## TASK STATEMENT
Copy each entry exactly, leaving nothing out.

Joint position lists:
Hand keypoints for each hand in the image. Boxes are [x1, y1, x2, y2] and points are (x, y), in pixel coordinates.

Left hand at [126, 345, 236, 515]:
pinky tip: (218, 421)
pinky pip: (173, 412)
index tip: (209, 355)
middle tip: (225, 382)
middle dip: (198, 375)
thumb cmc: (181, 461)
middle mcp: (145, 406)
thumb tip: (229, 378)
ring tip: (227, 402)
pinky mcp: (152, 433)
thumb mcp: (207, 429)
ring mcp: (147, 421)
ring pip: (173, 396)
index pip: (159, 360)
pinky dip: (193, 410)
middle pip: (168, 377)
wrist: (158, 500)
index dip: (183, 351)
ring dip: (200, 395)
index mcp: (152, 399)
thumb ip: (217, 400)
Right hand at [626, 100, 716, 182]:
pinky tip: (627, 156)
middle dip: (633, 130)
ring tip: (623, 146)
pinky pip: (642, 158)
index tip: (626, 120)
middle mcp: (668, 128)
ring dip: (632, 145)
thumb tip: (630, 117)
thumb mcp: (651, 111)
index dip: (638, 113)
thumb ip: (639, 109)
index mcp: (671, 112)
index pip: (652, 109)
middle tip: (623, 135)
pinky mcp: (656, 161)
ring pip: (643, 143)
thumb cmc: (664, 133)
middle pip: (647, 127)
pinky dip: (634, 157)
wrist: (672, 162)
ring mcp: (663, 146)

## SOLUTION BELOW
Hand keypoints for each hand in the image. Boxes are [x1, y1, x2, y2] and points are (x, y), in pixel coordinates.

Left hand at [126, 345, 236, 515]:
pinky tip: (218, 421)
pinky pip: (173, 412)
index tip: (209, 355)
middle tip: (225, 382)
middle dip: (198, 375)
thumb cmc: (181, 461)
middle mcp: (145, 406)
thumb tip: (229, 378)
ring tip: (227, 402)
pinky mcp: (152, 433)
thumb mcp: (207, 429)
ring mcp: (147, 421)
ring pip: (173, 396)
index pip: (159, 360)
pinky dip: (193, 410)
middle pip: (168, 377)
wrist: (158, 500)
index dip: (183, 351)
ring dip: (200, 395)
index mcp: (152, 399)
thumb ip: (217, 400)
Right hand at [626, 100, 716, 182]:
pinky tip: (627, 156)
middle dip: (633, 130)
ring tip: (623, 146)
pinky pip: (642, 158)
index tip: (626, 120)
middle mcp: (668, 128)
ring dip: (632, 145)
thumb tip: (630, 117)
thumb mcp: (651, 111)
index dip: (638, 113)
thumb ip: (639, 109)
index mcp: (671, 112)
index pip: (652, 109)
middle tip: (623, 135)
pinky mcp: (656, 161)
ring pip: (643, 143)
thumb cmc: (664, 133)
middle pip: (647, 127)
pinky dip: (634, 157)
wrist: (672, 162)
ring mcp: (663, 146)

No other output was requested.